I appreciate that this would all be easier if say, the Nodes were numbered before I got them, or I could otherwise change the definition of a Node. I can't (easily) do either of these things.


I am also interested in the general question of the existence of a library implementing the functionality I mention quite independently of the particular concrete problem I face right now: I feel like I've had to work around this kind of issue on a few occasions, and it would be nice to slay the dragon once and for all. The fact that SPJ et al felt that it was worth adding not one but three features to GHC to support the existence of libraries of this form suggests that the feature is genuinely useful and can't be worked around in all cases. (BUT I'd still also be very interested in hearing about workarounds which will help in this particular case too: the long term problem is not as urgent as the problem I face right now :-) )

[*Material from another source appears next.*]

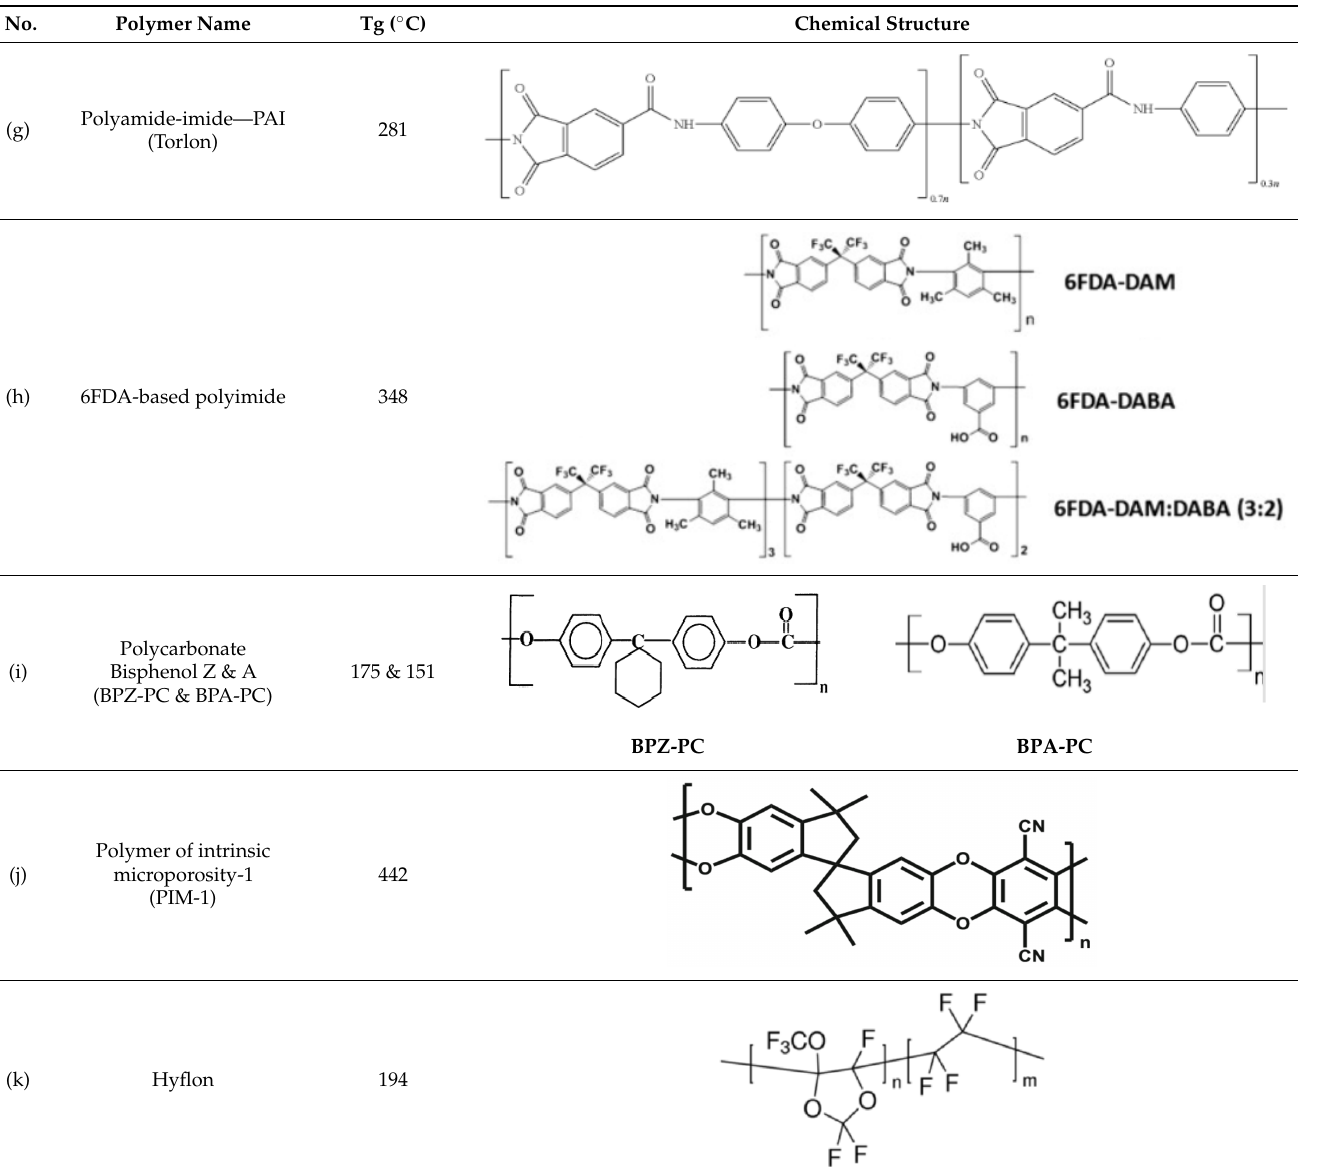
Figure 1. CA membrane performance trend for CO 2 /CH 4 mixed gas [47]. CO 2 plasticization pressure of CA is not changed with different degrees of acetyla- tion. Sanders et al. [23] mentioned that CO 2 changes the structure of the more highly acet- ylated membrane more significantly, as shown in hysteresis studies, due to the higher CO 2 solubility. Compared to the hydroxyl–hydroxyl, the intermolecular network that grips the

1 Technically, I don't quite mean location in memory, since the garbage collector sometimes moves objects around a bit---what I really mean is 'object identity'. But we can think of this as being roughly the same as our intuitive idea of location in memory.

解决方案

If you only want to memoize based on object identity, and not equality, you can just use the existing laziness mechanisms built into the language.

For example, if you have a data structure like this

data Foo = Foo { ... }
expensive :: Foo -> Bar

then you can just add the value to be memoized as an extra field and let the laziness take care of the rest for you.

data Foo = Foo { ..., memo :: Bar }

To make it easier to use, add a smart constructor to tie the knot.

makeFoo ... = let foo = Foo { ..., memo = expensive foo } in foo

Though this is somewhat less elegant than using a library, and requires modification of the data type to really be useful, it's a very simple technique and all thread-safety issues are already taken care of for you.